Dylan Laube didn’t go to Sachem, but he did spend his formative years winning championships with the Sachem Sports Club (SSC). He was also the latest Suffolk County product drafted by an NFL team when the Las Vegas Raiders selected him in the sixth round with the 208th overall pick.
“I’m so fired up to prove you RIGHT and the 31 teams who passed on me wrong!” he wrote on X. “Let’s work!!”
Laube, who played high school football at Westhampton Beach, was on SSC’s first Suffolk County PAL Championship team at 11 years old and helped SSC win two more when he was 12 and 13.

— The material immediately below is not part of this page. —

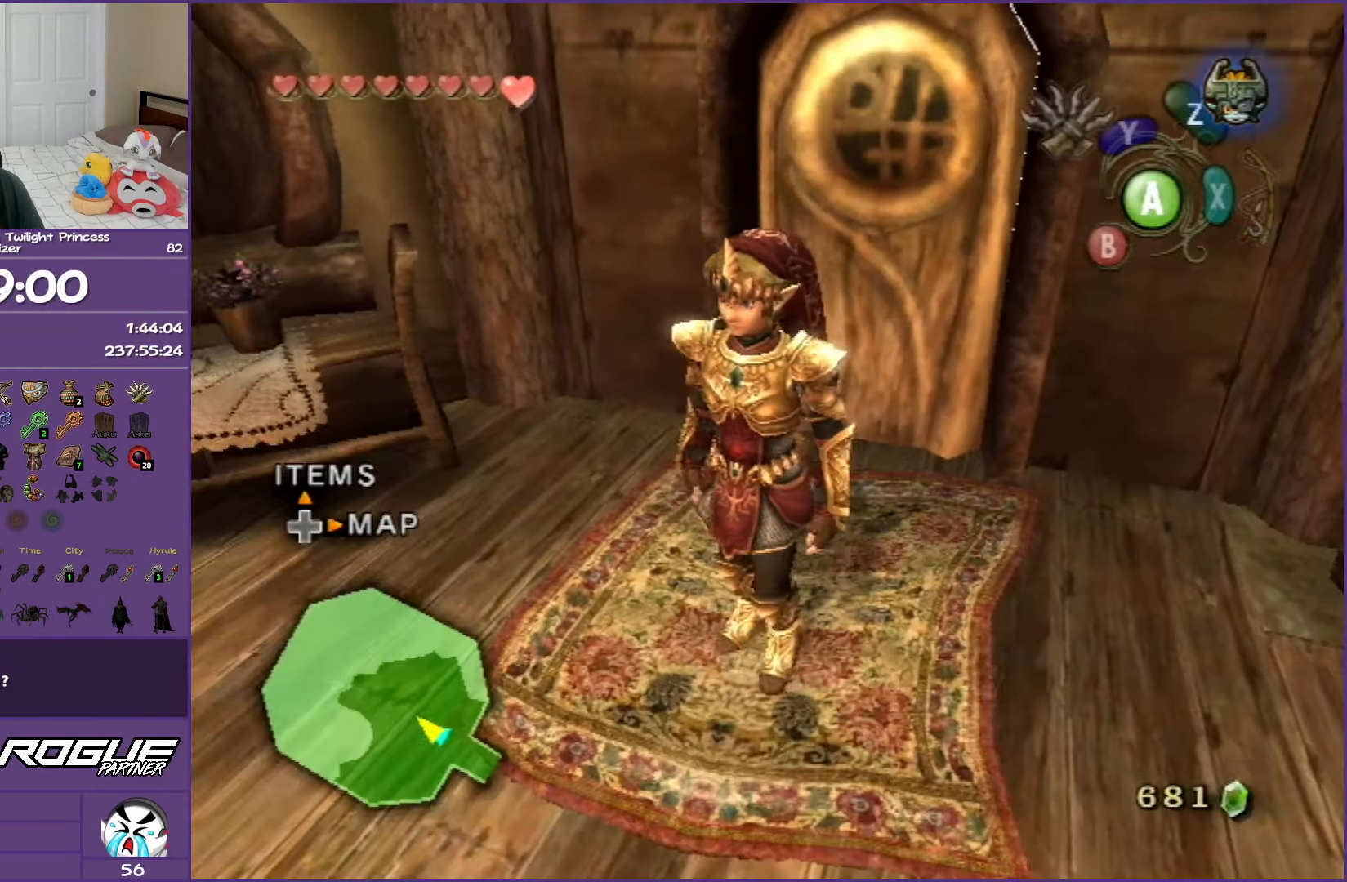
{"buttons": [], "left_stick": "up-left", "right_stick": "center", "events": [[383, "left_stick", "up-left"]]}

Dennis Wandle was Laube’s SSC coach and proudly posted photos on Facebook of him celebrating a youth football championship shortly after the Raiders made their pick.
“He was always a team player who had so much passion for the game,” said Wandle. “He always worked hard, and always had fun making everyone around him comfortable. He was a nightmare to coach against, a pleasure to coach, and a joy to watch in high school and college and I couldn’t be happier and prouder for him.”
A small school player both in high school and in college at the University of New Hampshire, Laube used the “no-star recruit” motto as ammo for his mentality and, ultimately, the results he produced.
In high school, he won the coveted Hansen Award given to the top player in Suffolk County and finished his career with more than 8,000 all-purpose yards and 120 touchdowns. He followed that with more than 7,100 all-purpose yards and 47 touchdowns at New Hampshire. An FCS All-American as a senior, he led the FSC in all-purpose yard average in 2022 and 2023.
“He worked so hard and deserves all the accolades he receives,” said Wandle.
His versatility differentiated his draft stock from other running backs this year. He is anything but a traditional running back since he is just as lethal catching passes or returning kicks and punts.
“Special teams is what separates me from every running back in this class,” he said in a press conference Zoom on Saturday afternoon. “I’m about to do so many different things. I’m super excited because it’s a bunch of gritty, hard-nosed dudes. It’s going to be so fun. I can’t wait. Coming from a small town in New York, it’s a surreal feeling. I was a no-star kid, and I only had one offer which was New Hampshire. I’ve always had that chip on my shoulder from peewee to now. I wanted to prove to everyone who I was.”
He just did, and the rest of the country will learn who Laube is on Sunday this fall.